El español –e incluyo al vasco y el catalán- tiene una marcada inclinación a la ira y la obcecación y una aversión a lo que los anglosajones llaman compromise que no es sino  saber encontrar el punto en el que  llegar a un acuerdo que sea aceptable para todas las partes. Porque hay que vivir juntos. No vale matar o enviar a la cárcel o al exilio al contrario. Sí, ya sé que no se juzgó a los responsables de la represión tras la guerra civil que sí que habían juzgado a los que habían “paseado” a terratenientes y curas, pero en algún momento había que parar la barbarie. Se amnistió a todo quisqui y pocos quedaron contentos. Yo, sí.  El día en que mi padre cobró la primera paga de jubilación por haber sido oficial del ejército republicano di por consumada la conciliación de las españas. Aunque aún hoy, muchos miserables se opongan a que otros busquen a antepasados en las cunetas aludiendo de manera rastrera a “subvenciones”.

¿Y la Monarquía? Me resulta difícil defender racionalmente una institución que es hereditaria y aparentemente inútil: es anacrónica, es injusta (en la medida que goza de privilegios –que otros ven como cargas-) y puede ser costosa para un país. Por tanto, solo aportaré, como abogado del diablo, argumentos empíricos en su defensa: Alemania, Francia, Italia y Portugal son repúblicas perfectamente democráticas. Reino Unido, Holanda, Suecia, Noruega y Dinamarca son monarquías parlamentarias. ¿De verdad creen que la calidad democrática de las repúblicas es superior a la de las monarquías? En serio. No digo que sea inferior pero, ¿superior? En Oriente Próximo, Arabia Saudita es una Monarquía con un régimen poco envidiable, pero tampoco  la República Islámica de Irán lo es: de hecho, no estoy seguro de que sea mejor que la Persia del sha. Y en Extremo Oriente, ¿es superior el régimen republicano chino al imperial de Japón en términos de calidad democrática, justicia social y ejercicio de las libertades?

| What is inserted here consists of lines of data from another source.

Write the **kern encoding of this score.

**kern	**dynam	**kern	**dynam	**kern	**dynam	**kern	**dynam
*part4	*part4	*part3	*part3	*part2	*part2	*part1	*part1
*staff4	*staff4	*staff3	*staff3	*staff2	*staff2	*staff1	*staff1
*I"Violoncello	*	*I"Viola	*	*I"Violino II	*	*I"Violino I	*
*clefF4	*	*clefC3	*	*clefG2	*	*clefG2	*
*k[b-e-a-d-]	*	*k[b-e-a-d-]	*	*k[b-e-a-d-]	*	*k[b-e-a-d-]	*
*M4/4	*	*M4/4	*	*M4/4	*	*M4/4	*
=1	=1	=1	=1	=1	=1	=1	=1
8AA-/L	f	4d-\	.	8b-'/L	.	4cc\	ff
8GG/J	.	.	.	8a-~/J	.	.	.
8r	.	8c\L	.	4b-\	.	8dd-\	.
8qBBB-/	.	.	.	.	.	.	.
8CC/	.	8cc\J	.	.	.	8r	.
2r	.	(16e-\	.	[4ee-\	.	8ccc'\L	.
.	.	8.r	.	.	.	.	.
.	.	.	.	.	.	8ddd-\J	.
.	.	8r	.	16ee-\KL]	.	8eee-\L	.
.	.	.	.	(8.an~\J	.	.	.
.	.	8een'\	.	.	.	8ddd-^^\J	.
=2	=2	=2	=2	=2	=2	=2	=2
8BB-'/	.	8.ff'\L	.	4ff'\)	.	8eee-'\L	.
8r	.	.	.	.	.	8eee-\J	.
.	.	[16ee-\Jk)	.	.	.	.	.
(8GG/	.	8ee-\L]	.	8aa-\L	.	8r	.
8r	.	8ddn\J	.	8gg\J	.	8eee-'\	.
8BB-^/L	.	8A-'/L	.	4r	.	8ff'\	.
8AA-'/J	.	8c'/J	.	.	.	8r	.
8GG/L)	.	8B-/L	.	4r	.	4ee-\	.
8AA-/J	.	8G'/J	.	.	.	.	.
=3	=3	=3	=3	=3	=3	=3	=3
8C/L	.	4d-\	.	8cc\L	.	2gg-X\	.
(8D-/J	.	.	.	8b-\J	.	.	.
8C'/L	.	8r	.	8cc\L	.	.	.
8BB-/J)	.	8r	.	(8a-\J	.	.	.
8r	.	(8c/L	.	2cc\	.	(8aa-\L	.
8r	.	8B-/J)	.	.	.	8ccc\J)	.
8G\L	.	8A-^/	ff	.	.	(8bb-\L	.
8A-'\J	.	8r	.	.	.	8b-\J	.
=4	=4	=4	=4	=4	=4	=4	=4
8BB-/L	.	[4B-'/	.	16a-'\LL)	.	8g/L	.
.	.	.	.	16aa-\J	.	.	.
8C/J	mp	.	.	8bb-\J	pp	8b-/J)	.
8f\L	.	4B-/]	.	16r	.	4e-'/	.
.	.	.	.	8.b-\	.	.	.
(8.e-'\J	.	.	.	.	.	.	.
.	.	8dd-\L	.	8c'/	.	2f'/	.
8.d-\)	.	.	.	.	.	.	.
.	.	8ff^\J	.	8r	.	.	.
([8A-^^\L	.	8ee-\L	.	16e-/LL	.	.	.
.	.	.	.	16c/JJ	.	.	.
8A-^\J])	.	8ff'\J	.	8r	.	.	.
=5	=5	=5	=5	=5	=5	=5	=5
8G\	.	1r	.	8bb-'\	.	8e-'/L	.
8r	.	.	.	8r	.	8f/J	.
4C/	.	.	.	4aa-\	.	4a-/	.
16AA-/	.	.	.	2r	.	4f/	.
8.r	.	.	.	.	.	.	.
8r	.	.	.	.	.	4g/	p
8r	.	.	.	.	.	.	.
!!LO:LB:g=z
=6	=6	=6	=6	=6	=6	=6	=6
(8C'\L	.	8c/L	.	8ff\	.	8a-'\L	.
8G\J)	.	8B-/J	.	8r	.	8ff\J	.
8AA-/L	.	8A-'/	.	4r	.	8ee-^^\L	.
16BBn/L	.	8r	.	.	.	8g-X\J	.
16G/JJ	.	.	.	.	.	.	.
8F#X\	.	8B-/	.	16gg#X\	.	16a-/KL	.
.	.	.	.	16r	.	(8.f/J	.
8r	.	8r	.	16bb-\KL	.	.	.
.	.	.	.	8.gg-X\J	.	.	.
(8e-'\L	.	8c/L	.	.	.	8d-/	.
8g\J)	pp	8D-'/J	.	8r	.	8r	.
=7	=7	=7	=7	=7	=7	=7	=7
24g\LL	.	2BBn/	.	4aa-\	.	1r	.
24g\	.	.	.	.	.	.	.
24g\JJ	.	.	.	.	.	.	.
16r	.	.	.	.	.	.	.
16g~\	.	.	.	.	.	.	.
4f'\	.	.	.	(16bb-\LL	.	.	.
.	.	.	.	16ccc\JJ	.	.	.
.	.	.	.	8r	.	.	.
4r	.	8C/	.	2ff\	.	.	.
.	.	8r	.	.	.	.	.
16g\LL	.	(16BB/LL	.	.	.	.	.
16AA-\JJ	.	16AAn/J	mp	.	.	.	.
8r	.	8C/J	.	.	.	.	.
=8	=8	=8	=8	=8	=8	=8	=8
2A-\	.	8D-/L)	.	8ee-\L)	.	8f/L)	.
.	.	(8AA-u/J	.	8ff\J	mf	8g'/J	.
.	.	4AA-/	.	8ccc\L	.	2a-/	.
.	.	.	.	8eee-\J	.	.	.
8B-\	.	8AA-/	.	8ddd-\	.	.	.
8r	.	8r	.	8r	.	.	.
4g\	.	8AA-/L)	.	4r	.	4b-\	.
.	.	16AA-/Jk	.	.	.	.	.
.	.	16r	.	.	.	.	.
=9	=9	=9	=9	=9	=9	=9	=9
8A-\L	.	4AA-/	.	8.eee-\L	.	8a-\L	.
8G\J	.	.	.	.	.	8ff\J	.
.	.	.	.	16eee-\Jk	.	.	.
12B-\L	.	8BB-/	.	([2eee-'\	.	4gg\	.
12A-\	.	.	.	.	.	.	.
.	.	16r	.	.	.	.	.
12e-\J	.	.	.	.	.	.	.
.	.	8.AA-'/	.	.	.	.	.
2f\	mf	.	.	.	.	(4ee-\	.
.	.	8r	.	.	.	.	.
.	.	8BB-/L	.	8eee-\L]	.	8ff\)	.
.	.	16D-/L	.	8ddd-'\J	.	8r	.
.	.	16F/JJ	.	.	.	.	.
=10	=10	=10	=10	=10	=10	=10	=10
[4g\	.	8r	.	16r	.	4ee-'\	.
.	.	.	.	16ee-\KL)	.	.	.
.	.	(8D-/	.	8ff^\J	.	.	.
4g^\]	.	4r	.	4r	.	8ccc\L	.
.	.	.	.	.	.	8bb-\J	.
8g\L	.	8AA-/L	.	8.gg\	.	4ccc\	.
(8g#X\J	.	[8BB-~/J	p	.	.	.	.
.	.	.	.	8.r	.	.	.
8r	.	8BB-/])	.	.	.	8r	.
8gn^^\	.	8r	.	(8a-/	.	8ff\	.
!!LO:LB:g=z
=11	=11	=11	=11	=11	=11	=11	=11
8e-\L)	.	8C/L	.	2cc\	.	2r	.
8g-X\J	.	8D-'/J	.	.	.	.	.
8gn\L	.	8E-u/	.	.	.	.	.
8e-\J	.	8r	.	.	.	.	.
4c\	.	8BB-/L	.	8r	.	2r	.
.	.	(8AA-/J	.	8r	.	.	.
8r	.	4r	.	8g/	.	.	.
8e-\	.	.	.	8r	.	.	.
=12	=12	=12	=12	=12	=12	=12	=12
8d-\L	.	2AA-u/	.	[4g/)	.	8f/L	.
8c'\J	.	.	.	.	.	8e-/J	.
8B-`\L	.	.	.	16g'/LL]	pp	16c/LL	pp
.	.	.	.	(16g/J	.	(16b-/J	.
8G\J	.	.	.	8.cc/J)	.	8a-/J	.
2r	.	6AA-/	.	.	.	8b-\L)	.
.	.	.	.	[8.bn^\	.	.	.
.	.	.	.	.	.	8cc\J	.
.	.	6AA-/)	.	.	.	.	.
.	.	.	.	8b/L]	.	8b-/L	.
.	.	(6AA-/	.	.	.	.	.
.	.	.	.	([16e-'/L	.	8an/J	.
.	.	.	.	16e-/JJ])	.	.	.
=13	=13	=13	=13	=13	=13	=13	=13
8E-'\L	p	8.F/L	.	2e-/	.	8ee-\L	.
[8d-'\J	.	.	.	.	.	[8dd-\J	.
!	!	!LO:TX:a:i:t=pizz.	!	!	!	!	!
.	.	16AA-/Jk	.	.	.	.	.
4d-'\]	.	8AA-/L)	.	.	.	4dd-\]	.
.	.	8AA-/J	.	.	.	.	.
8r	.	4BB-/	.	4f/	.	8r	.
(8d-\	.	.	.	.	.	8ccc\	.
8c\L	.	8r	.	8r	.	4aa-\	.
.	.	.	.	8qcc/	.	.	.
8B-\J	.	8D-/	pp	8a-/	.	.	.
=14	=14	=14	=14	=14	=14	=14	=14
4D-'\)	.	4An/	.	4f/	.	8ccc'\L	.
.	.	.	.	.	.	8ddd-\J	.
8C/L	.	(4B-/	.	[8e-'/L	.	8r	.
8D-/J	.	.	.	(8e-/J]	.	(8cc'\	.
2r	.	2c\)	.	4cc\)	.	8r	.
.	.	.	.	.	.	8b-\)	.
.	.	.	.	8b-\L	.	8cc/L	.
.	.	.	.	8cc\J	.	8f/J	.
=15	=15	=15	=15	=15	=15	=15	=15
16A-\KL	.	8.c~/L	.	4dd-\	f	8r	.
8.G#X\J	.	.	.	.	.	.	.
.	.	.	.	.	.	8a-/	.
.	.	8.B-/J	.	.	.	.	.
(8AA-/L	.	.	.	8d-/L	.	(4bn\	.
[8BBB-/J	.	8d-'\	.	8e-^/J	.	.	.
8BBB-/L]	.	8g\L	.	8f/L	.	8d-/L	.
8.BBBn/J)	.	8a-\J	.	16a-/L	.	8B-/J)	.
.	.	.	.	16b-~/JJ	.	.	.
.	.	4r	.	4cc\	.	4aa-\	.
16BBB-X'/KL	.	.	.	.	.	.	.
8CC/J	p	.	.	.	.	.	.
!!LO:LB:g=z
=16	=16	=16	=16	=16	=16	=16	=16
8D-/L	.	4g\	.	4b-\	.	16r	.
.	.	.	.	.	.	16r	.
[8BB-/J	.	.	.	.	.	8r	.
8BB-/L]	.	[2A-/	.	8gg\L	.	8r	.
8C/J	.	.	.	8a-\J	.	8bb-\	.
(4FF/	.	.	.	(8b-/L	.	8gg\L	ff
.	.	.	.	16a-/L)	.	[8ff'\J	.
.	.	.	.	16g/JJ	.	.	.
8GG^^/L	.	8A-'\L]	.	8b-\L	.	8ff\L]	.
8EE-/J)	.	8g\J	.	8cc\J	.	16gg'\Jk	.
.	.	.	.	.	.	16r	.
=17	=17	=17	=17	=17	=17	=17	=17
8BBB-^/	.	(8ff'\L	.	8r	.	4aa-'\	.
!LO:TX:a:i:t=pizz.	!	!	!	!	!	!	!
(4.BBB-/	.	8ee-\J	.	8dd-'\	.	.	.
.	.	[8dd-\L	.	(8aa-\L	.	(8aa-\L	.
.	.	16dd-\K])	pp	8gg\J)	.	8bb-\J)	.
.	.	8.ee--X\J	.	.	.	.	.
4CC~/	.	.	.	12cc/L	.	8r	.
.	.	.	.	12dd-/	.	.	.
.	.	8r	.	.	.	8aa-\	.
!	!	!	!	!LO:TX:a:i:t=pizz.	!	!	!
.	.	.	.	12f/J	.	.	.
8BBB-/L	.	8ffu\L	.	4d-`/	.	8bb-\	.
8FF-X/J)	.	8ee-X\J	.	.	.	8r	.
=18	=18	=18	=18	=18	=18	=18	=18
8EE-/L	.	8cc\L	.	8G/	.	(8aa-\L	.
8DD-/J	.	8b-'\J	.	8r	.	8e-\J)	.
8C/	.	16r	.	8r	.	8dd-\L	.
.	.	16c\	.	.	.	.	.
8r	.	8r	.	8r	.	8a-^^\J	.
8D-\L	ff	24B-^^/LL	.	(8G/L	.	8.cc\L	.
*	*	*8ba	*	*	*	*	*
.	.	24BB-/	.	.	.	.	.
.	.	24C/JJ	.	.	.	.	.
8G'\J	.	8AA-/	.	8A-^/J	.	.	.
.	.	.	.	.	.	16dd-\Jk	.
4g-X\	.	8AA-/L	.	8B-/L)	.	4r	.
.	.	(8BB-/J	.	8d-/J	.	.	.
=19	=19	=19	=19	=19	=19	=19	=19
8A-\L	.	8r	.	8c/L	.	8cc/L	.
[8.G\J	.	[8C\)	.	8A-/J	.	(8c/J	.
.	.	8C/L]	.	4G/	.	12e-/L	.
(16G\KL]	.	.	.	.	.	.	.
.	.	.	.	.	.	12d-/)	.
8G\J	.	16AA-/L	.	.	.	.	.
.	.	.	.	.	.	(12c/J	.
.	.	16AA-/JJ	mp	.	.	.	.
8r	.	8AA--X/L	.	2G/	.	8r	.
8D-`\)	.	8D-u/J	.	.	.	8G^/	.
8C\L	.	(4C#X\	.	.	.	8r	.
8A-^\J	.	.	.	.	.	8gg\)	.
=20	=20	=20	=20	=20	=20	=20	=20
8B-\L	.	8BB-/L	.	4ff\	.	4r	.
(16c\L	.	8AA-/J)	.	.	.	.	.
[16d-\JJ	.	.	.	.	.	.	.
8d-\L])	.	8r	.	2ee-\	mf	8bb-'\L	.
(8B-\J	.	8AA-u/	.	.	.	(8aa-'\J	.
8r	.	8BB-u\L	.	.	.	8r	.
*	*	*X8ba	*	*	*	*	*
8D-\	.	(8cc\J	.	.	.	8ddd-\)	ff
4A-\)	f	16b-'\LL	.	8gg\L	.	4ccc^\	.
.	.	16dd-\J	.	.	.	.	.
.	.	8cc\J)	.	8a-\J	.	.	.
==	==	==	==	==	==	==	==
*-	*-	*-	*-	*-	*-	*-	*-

Hoy todo el mundo habla de la necesidad de reformar la Constitución. Parece ser que no hay nada más urgente ni apremiante. No importa que el país tenga un paro endémico  inasumible, que la curva demográfica sea preocupante, que los jóvenes solo consigan trabajos de chicha y nabo y que los cerebros (como siempre) se tengan que marchar al extranjero, no: lo importante es reformar la Constitución. Pues bien, hagámoslo. Pero, hay que tener en cuenta que las reformas se hacen con consensos y que si uno no obtiene lo que quiere, debe (aunque sea en contra de su voluntad) aceptar los resultados. Hagámoslo. ¿Creeis que quiénes piden la reforma con urgencia aceptarían los resultados del consenso? Bla, bla, bla.